The Aphid Treatment Guide

How to Get Rid of Aphids

By DoMyOwn staff
Overview

Aphids are small pests that can quickly multiply and damage plants, flowers, and gardens. The insects suck sap out of plants and leave behind "honeydew," a sticky, sugary secretion. This weakens the plants and makes them more susceptible to mold and fungi. Honeydew also attracts ants, which can cause even more problems in a garden.

Aphids can be hard to eradicate completely because they populate so quickly, but with due diligence you can control an infestation. Read our guide below to learn about the various aphid treatment options. Not sure where aphids are in your garden? Read our guide on where aphids hide to find out.

Step 1

Use Water for Quick Control

To quickly get a handle on your aphid infestation, take a hose or sprayer full of water and spray down your plants. The spray will knock the aphids off the plants. The water will also remove honeydew from the plant.

Don't forget to spray the undersides of leaves as aphids like to hide there.

Spraying water is a temporary solution to quickly remove aphids from plants, but will not keep them off plants permanently. See steps 2-3 for other options.

Step 2

Natural Predators

These are several insects and birds that eat aphids.

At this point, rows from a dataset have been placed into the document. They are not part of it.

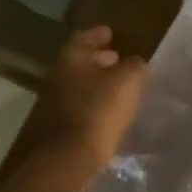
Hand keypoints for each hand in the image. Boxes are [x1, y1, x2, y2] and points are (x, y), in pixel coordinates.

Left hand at [11, 26, 147, 191]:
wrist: (69, 158)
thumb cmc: (98, 111)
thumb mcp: (127, 82)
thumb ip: (134, 67)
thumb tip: (136, 64)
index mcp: (71, 59)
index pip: (84, 37)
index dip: (99, 35)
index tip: (111, 33)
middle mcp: (58, 76)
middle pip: (80, 62)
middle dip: (99, 59)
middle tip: (118, 59)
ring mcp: (55, 102)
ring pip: (80, 85)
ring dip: (97, 83)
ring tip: (119, 87)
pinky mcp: (59, 126)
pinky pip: (80, 106)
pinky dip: (95, 103)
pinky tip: (111, 110)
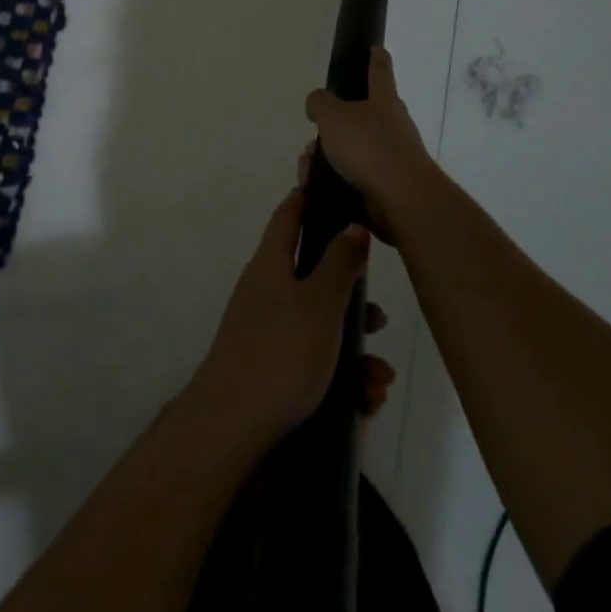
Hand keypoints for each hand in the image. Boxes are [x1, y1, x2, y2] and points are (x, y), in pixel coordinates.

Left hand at [191, 184, 396, 447]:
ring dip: (353, 348)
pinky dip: (341, 376)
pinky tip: (364, 400)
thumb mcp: (320, 303)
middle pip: (313, 275)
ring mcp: (266, 330)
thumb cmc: (281, 353)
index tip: (333, 184)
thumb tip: (352, 224)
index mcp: (272, 263)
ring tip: (378, 378)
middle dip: (351, 296)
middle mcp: (266, 290)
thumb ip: (339, 262)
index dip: (309, 196)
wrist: (232, 427)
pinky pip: (313, 360)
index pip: (289, 214)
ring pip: (320, 325)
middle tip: (377, 316)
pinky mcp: (271, 367)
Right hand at [303, 48, 435, 235]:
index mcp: (384, 100)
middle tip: (314, 136)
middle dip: (334, 125)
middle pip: (361, 116)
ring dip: (328, 156)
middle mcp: (393, 125)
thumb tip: (318, 103)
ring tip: (309, 169)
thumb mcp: (332, 116)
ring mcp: (392, 156)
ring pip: (352, 149)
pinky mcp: (387, 185)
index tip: (376, 48)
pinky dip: (334, 179)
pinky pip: (353, 176)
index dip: (376, 58)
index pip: (379, 71)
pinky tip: (317, 187)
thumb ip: (320, 103)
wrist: (400, 198)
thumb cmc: (368, 147)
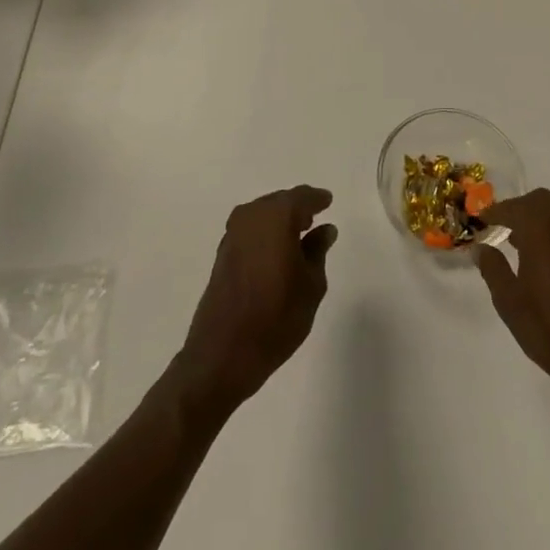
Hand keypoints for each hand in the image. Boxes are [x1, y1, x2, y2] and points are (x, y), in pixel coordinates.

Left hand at [172, 186, 336, 416]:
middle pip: (279, 202)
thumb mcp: (311, 285)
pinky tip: (276, 252)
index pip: (302, 197)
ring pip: (263, 215)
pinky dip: (265, 234)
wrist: (223, 353)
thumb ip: (317, 251)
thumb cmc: (277, 317)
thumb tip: (324, 230)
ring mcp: (232, 234)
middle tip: (315, 219)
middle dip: (297, 208)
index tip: (328, 201)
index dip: (317, 199)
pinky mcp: (222, 253)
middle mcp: (251, 216)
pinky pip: (250, 231)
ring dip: (279, 221)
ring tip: (298, 237)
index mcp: (276, 216)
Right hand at [476, 188, 549, 409]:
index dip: (495, 212)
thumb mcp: (510, 302)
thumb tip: (480, 248)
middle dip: (518, 208)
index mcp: (543, 233)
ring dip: (536, 218)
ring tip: (516, 242)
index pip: (515, 208)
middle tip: (500, 226)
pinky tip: (541, 258)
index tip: (481, 221)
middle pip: (540, 201)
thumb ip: (493, 269)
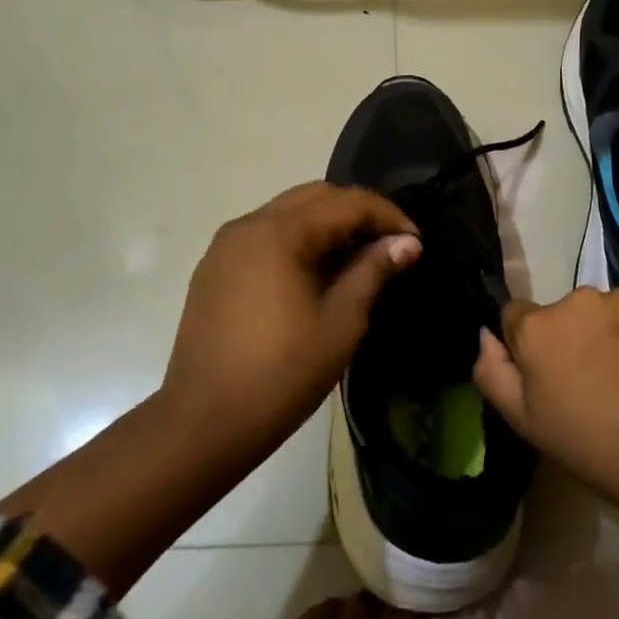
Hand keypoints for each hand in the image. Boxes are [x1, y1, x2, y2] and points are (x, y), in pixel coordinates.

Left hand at [164, 182, 420, 451]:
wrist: (203, 421)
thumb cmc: (282, 374)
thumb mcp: (340, 323)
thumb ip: (372, 271)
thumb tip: (407, 243)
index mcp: (279, 233)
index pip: (346, 203)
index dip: (387, 216)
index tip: (415, 242)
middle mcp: (248, 224)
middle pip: (314, 197)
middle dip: (357, 213)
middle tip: (389, 245)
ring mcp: (225, 245)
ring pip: (287, 212)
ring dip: (326, 224)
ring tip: (356, 258)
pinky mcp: (214, 267)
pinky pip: (264, 235)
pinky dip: (296, 239)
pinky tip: (314, 273)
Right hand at [473, 288, 618, 511]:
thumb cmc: (596, 447)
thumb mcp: (527, 424)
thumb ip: (492, 372)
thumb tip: (486, 335)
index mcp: (539, 326)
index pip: (515, 316)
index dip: (527, 348)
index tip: (548, 380)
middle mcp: (580, 299)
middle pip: (563, 314)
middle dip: (570, 339)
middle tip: (592, 386)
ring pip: (604, 313)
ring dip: (608, 336)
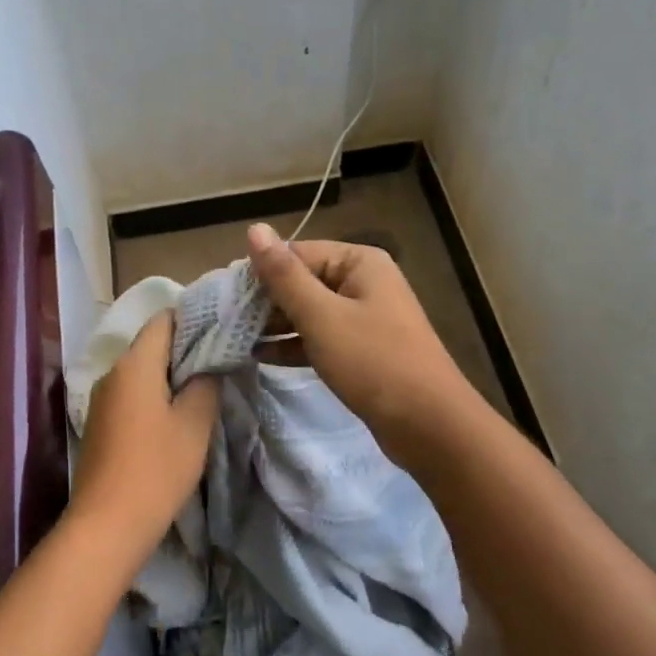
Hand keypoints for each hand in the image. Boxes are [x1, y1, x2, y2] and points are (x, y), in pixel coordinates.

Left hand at [70, 311, 217, 549]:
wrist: (106, 525)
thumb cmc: (156, 469)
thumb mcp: (194, 424)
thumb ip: (205, 384)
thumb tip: (209, 364)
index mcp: (134, 364)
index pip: (163, 320)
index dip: (193, 319)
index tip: (221, 331)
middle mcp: (112, 373)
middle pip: (151, 344)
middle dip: (184, 349)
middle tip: (220, 361)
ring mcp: (101, 399)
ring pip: (141, 371)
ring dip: (170, 376)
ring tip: (203, 388)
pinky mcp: (100, 423)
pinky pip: (131, 394)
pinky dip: (153, 396)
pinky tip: (174, 416)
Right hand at [246, 222, 475, 449]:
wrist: (430, 426)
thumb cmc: (373, 361)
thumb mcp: (321, 316)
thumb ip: (284, 275)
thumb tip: (255, 229)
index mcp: (359, 263)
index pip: (297, 254)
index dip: (261, 273)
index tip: (225, 297)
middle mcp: (364, 283)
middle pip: (303, 282)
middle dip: (266, 302)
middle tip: (225, 321)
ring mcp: (364, 318)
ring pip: (309, 312)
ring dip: (275, 325)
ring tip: (235, 339)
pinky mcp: (362, 351)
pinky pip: (320, 338)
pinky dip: (294, 345)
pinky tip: (260, 357)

Both ladybugs and lacewings are natural predators to aphids that will not harm plants or vegetation. Adding ladybugs and lacewings to your garden will help to organically control the aphid population.

Release ladybugs and lacewings at night as they will naturally begin to search for food then, targeting the aphids sooner.

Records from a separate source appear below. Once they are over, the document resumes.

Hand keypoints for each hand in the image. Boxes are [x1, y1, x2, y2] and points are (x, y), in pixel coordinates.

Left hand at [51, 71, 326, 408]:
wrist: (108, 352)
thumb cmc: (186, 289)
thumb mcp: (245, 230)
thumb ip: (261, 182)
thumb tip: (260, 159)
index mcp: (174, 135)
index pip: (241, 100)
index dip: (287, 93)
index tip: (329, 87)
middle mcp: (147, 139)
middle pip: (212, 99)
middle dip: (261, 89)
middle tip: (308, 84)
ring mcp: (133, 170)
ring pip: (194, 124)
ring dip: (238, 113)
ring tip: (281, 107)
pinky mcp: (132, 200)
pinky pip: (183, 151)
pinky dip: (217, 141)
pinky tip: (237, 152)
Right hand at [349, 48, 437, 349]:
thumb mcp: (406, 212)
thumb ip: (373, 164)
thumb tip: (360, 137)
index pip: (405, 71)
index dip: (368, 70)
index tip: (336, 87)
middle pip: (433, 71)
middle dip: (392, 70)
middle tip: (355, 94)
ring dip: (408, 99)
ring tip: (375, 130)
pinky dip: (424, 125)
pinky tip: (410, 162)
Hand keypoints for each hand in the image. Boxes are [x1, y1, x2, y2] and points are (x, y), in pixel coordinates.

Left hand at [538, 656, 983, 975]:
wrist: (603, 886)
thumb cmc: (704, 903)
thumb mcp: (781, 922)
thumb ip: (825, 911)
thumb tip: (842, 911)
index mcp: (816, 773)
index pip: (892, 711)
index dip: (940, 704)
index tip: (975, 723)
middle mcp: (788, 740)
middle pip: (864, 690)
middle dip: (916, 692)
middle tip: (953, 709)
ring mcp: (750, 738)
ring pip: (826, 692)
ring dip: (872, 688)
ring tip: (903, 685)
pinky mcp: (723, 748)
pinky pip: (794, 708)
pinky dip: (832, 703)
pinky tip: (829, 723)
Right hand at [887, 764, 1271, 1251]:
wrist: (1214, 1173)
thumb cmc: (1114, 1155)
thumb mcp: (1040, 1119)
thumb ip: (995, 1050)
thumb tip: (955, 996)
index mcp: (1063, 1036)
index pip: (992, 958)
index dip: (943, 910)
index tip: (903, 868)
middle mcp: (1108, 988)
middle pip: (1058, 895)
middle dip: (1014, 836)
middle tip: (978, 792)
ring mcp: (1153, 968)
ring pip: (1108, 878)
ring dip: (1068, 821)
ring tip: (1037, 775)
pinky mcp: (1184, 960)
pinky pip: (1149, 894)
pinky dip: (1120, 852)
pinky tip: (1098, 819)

If you use insecticides in addition to natural predators, be sure the insecticides are not labeled to harm these beneficial insects.

Products needed for Step 2

Step 3

Spray Insecticide

Spraying plants with an insecticide or insecticidal soap labeled for aphids will also help to control the aphid population in your yard.

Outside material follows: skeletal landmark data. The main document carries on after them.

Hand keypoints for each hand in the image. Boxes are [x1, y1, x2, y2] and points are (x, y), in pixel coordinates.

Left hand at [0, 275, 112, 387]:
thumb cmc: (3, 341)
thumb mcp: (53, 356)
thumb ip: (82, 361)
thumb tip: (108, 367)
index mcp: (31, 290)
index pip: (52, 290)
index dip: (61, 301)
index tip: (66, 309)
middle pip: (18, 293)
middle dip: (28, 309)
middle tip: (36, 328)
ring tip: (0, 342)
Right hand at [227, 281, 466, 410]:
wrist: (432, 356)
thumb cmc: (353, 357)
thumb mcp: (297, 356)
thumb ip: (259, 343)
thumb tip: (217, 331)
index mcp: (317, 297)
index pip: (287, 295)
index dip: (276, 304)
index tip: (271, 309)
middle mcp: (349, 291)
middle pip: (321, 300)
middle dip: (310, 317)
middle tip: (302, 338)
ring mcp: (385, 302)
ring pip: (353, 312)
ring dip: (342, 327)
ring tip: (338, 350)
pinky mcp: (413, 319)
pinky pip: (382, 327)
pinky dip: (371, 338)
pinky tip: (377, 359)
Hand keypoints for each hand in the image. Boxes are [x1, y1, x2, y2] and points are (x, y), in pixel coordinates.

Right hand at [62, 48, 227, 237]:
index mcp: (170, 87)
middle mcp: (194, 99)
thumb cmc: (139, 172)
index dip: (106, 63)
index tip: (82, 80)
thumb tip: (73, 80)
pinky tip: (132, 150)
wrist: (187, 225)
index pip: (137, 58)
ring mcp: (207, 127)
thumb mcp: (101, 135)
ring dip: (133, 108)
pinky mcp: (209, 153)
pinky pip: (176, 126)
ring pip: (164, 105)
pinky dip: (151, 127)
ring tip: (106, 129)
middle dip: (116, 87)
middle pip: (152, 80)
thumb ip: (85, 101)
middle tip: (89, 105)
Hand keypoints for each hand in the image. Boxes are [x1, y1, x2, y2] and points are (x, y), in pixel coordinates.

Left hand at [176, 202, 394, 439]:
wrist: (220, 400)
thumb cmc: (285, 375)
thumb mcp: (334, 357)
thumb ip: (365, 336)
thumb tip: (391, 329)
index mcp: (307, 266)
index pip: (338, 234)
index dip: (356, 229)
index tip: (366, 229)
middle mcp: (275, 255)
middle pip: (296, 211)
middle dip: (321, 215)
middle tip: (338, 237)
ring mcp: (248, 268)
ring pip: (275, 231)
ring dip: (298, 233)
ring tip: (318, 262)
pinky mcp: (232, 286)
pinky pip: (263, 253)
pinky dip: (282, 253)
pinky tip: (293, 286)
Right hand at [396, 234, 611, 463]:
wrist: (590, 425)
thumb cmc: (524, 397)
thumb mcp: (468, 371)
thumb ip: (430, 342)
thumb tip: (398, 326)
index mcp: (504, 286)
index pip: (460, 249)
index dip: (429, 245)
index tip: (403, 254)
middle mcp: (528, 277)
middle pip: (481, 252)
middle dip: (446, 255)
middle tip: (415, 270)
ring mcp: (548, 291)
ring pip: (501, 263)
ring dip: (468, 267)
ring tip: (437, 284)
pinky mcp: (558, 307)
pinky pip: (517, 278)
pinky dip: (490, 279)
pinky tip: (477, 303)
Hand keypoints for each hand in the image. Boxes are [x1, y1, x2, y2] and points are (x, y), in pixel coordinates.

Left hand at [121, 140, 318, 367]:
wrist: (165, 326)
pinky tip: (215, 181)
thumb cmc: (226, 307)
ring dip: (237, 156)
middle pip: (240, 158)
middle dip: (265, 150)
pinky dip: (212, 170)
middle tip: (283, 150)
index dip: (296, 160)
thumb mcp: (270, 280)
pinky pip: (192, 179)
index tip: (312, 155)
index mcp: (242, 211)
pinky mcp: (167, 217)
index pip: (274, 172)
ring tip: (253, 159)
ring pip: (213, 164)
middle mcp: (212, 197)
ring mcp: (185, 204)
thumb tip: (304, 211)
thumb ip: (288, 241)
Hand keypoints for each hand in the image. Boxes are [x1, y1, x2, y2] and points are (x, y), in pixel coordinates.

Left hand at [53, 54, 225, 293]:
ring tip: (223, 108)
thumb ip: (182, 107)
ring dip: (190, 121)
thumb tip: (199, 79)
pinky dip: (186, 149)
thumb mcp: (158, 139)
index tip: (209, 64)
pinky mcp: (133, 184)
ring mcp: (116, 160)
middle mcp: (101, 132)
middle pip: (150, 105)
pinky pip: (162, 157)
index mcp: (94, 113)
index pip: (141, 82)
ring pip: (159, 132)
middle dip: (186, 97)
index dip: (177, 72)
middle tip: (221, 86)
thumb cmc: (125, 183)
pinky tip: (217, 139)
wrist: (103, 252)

Read the label of your selected product. If you need to mix the product with water, do so in a hand pump sprayer using the mixing rate on the label.

Then, spray the plant(s) directly. Be sure to concentrate on leaves (including their undersides) and all parts of the branches.

If you are spraying edibles, like fruits or vegetables, use insecticide soaps and neem oils on your plants. Read the label of the product for how long your must wait after applying to harvest and safely eat the edibles.

When treating aphids on non-edible plants, begin with a foliar insecticide labeled for aphids, such as Talstar P. While applying your foliar insecticide or shortly after, apply a systemic insecticide, like Dominion 2L. The systemic insecticide has a long-lasting residual to keep aphids from returning but can take a few weeks to fully absorb within the plant. The foliar insecticide will begin to control the aphids while the systemic is spreading throughout the plant. Some systemic insecticides are applied by drenching the soil while others are sprayed directly onto the plant. Read the product label for application instructions.

Inspect your plants often for aphids or aphid damage and reapply as needed (read the product label for how often you can safely reapply).